URL Signer

URL Signer is a lighweight security tool written in Java by Dr. Alan Moran that permits clients ("senders") to securely issue URL requests to servers ("recipients")

URL Signer uses Digital Signature Algorithm (DSA) principles so that the recipient can be assured that the URL was issued by a trusted sender. Accordingly URL Signer does not require the use of complex security middleware (e.g., a user database or PKI) nor does it make use of shared-secret schemes (which are generally considered not safely scalable.) Instead URL signer relies on the sender being in possession of a DSA private key and the recipient being in possession of the corresponding public key both of which need to be protected.

URL Signer is appropriate for applications that use a HTTP based interface (e.g., use of a URL to issue a command to a web application) and require a simple but secure means of validating requests. URL Signer can be safely used over HTTP or can be used togerther with a HTTPS channel if additional TLS/SSL services are required. URL Signer is superfluous in environments that already employ two-way TLS/SSL together with PKI.

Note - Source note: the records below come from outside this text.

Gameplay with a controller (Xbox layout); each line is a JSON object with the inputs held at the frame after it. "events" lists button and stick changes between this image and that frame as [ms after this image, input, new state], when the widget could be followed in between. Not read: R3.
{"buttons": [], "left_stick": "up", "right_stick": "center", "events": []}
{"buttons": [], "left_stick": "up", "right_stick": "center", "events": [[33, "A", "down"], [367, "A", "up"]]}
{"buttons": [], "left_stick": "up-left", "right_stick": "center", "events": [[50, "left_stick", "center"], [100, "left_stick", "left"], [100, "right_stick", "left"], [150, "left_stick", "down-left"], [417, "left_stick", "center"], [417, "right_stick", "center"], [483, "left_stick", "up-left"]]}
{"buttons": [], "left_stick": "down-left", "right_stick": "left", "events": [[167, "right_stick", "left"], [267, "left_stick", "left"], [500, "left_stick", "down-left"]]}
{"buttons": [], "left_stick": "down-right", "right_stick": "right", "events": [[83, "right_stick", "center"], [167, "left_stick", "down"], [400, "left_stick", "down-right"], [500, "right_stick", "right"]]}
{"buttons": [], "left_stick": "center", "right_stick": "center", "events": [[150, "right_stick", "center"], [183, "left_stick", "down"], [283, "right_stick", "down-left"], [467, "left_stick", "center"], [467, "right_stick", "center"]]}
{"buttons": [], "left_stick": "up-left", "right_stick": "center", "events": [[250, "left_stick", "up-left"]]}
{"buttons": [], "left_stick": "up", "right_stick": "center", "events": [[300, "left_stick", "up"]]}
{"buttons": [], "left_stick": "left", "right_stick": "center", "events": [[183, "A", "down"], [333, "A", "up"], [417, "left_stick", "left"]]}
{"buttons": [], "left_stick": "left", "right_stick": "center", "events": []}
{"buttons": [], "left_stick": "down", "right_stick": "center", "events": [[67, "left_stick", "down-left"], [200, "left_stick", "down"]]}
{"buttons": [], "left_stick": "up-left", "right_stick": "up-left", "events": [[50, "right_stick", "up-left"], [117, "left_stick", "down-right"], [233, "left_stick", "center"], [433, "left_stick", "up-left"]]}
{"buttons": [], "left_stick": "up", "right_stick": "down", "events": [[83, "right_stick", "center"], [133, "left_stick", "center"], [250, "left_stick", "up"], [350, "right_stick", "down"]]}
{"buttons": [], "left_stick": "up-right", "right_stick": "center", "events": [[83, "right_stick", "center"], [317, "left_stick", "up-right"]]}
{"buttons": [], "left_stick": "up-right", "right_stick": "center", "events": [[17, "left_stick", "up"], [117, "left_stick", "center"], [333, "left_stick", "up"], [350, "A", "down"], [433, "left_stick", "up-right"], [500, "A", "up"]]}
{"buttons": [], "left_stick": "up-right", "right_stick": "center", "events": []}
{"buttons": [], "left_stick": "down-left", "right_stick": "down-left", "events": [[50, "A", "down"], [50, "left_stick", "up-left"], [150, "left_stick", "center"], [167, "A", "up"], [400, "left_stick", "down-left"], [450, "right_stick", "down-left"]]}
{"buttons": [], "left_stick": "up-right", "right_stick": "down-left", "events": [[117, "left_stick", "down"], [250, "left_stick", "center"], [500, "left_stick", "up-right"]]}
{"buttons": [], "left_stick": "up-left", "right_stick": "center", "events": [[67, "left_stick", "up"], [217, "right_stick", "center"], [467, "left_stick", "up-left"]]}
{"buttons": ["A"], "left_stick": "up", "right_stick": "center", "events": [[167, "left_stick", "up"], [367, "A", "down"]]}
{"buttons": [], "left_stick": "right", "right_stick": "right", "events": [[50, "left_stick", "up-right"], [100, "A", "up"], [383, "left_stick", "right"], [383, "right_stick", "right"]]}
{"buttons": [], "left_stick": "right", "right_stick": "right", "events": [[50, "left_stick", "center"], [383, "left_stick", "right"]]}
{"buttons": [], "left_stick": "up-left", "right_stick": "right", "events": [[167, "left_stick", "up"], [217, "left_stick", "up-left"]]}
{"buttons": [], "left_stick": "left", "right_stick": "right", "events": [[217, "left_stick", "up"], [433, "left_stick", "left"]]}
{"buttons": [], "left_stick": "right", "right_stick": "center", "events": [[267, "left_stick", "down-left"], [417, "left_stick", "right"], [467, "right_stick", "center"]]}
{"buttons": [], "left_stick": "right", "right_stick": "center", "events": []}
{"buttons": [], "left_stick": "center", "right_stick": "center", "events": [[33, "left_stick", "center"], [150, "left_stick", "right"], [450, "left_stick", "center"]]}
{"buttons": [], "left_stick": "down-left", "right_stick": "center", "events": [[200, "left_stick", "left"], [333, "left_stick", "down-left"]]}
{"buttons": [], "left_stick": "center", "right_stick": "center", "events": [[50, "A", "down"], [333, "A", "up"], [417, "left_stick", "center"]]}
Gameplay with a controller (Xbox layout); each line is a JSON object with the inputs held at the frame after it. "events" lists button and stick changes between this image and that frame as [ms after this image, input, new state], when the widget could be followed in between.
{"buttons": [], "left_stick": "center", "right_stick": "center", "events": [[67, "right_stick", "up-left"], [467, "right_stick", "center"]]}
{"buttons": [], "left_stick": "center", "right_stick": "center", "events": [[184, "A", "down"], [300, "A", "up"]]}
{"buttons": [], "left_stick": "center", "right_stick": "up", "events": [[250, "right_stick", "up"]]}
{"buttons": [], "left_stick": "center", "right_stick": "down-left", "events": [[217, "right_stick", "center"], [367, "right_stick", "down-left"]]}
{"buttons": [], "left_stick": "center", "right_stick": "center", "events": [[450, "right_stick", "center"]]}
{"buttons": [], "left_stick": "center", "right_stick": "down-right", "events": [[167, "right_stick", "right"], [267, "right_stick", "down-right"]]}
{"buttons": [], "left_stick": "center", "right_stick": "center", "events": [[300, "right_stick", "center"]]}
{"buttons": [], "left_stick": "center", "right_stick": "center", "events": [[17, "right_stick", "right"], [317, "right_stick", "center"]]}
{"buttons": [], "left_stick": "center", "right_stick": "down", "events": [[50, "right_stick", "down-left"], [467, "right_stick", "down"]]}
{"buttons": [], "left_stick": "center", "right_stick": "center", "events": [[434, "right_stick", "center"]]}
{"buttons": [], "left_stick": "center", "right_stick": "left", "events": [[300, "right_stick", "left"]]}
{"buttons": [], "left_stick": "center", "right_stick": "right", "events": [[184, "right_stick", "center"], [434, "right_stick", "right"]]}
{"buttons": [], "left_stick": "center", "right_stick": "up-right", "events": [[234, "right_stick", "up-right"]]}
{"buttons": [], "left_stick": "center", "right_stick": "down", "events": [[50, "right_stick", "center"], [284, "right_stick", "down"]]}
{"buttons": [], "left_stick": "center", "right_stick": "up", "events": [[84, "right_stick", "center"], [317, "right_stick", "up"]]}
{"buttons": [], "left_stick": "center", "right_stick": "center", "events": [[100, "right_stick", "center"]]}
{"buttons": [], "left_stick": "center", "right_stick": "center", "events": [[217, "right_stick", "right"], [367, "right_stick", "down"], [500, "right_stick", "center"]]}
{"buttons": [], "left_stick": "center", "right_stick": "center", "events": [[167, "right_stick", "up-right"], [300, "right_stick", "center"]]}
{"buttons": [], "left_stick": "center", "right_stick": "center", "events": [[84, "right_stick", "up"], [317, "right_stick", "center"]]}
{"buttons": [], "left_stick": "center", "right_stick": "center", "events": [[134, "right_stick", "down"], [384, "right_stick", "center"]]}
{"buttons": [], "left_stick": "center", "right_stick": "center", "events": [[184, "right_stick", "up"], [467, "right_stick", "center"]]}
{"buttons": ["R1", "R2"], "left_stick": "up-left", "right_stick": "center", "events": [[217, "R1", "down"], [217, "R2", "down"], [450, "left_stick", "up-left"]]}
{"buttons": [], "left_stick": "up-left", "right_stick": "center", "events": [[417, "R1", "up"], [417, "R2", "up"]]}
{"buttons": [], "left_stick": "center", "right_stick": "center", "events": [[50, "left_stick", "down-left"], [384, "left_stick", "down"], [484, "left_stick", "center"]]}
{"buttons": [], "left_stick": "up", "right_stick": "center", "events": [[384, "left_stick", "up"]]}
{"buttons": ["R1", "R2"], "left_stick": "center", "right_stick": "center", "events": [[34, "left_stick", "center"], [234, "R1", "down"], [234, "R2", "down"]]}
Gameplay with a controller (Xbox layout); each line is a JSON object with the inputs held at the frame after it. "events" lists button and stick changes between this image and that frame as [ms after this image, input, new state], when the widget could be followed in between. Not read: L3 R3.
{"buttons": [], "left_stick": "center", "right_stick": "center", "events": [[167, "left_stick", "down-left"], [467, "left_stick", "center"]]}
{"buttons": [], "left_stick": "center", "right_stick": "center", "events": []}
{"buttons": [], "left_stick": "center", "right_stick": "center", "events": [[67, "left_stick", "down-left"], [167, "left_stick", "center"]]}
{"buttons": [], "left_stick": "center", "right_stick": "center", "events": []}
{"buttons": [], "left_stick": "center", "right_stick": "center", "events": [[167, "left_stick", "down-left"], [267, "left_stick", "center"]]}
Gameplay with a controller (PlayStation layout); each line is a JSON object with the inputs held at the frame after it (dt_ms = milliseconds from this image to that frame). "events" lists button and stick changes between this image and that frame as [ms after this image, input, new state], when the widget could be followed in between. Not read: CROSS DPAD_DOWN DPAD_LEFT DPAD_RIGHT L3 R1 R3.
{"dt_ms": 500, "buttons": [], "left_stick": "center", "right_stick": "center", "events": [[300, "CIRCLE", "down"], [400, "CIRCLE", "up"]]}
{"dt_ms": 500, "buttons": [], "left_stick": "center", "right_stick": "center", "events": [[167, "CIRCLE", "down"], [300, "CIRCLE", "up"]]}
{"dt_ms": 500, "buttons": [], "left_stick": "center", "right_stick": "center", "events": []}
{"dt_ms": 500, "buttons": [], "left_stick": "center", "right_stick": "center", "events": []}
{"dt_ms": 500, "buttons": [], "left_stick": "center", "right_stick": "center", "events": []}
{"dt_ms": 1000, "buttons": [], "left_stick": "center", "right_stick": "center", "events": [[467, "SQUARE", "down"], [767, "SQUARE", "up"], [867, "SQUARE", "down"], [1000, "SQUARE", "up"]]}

URL Signer converts a URL such as

http://urlsigner.sourceforge.net/

by adding signature parameters into a URL of the form

http://urlsigner.sourceforge.net?urlsPRNG=3Pr5CnJZwmqMwHDWitlOvQ%3D%3D&urlsTs=VGh2IEZlYiAyNSwgMjAxMCAyMzoyMTo0MCBHTVQrMDE6MDA%3D&urlsSig=MCwCFGCkgDcpADBShAJSjDlel%2BNtssP9AhQpbmdpRV8jMiGq5ZiYPGJpebNYkg%3D%3D

that can be verified cryptographically by the recipient.

URL Signer can be invoked on the command line (e.g., from within a shell script) or programmatically via the URL Signer API.